This podcast analyzes the recent developments in the US rates market and the shift in the FOMC's 2024 projection. It explores the Fed's considerations on interest rate cuts and their efforts to manage a soft landing in the economy. The discussion also covers the Fed's dovish stance, market rally, potential consolidation, and the recalibration of the Treasury market, auctions, and inflation expectations.
The Federal Open Market Committee (FOMC) signaled intentions to cut rates by 75 basis points in 2024, leading to a bullish response in the treasury market.
The Fed's dovish pivot reflects the trend in employment and inflation data, with the committee proactively cutting rates to achieve a soft landing and re-anchor inflation.
Deep dives
FOMC signals rate cuts in 2024, market responds bullishly
The Federal Open Market Committee (FOMC) signaled intentions to cut rates by 75 basis points in 2024, leading to a bullish response in the treasury market. 10-year yields dropped below 4%, creating a constructive setup for a year that is expected to feature rate cuts. Although New York Fed President Williams tried to moderate the market's perception, the bond bullish price action remained intact. However, the bond market may exhibit low liquidity and choppiness in the final two weeks of December, historically characterized by a lack of conviction.
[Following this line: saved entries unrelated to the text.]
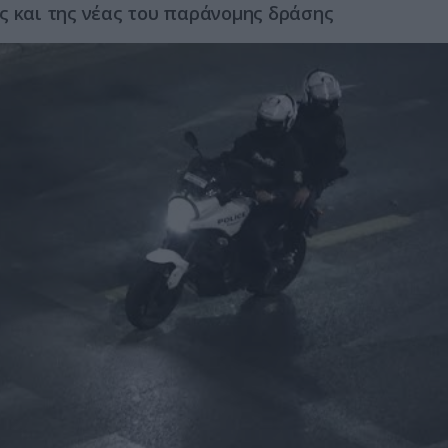
ς και της νέας του παράνομης δράσης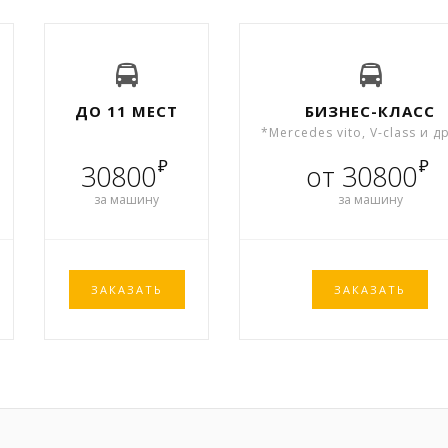
ДО 11 МЕСТ
БИЗНЕС-КЛАСС
*Mercedes vito, V-class и д
₽
₽
30800
от 30800
за машину
за машину
ЗАКАЗАТЬ
ЗАКАЗАТЬ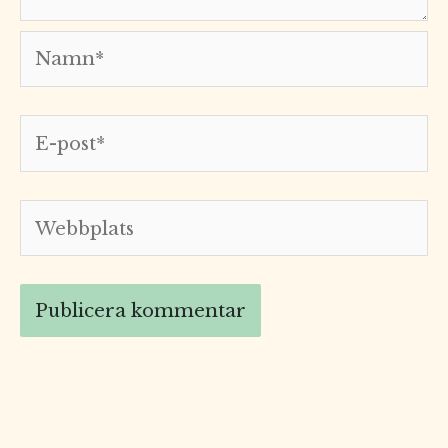
Namn*
E-
post*
Webbplats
Fed pivot reflects trend in employment and inflation
The Fed's dovish pivot, signaled by Powell's press conference, reflects the trend in employment and inflation data. Despite a strong economy, signs of labor market softening and cooling wage growth have led the committee to proactively cut rates. The Fed's focus on the trend rather than the outright level of data indicates a desire for a soft landing and an attempt to re-anchor inflation. While investors fear missing out on the rally, a consolidation phase is likely to occur with 10-year yields capped at 4%.
Market recalibrates to Fed's reaction function and upcoming data
The Treasury market will continue to recalibrate based on the Fed's updated reaction function and incoming economic data, particularly inflation. If the Fed follows the futures market and cuts rates in Q1 2024, it would be constructive in avoiding a hard landing. The market will gain a better understanding of the Fed's dovish pivot as more Fed speakers provide insights. Additionally, the week ahead features auctions for 20-year and 5-year tips, as well as the release of core PCE data for November, which will impact rate cut expectations.
Ian Lyngen, Ben Jeffery, and Vail Hartman bring you their thoughts on the U.S. Rates market for the upcoming week of December 18th, 2023, and respond to questions submitted by listeners and clients.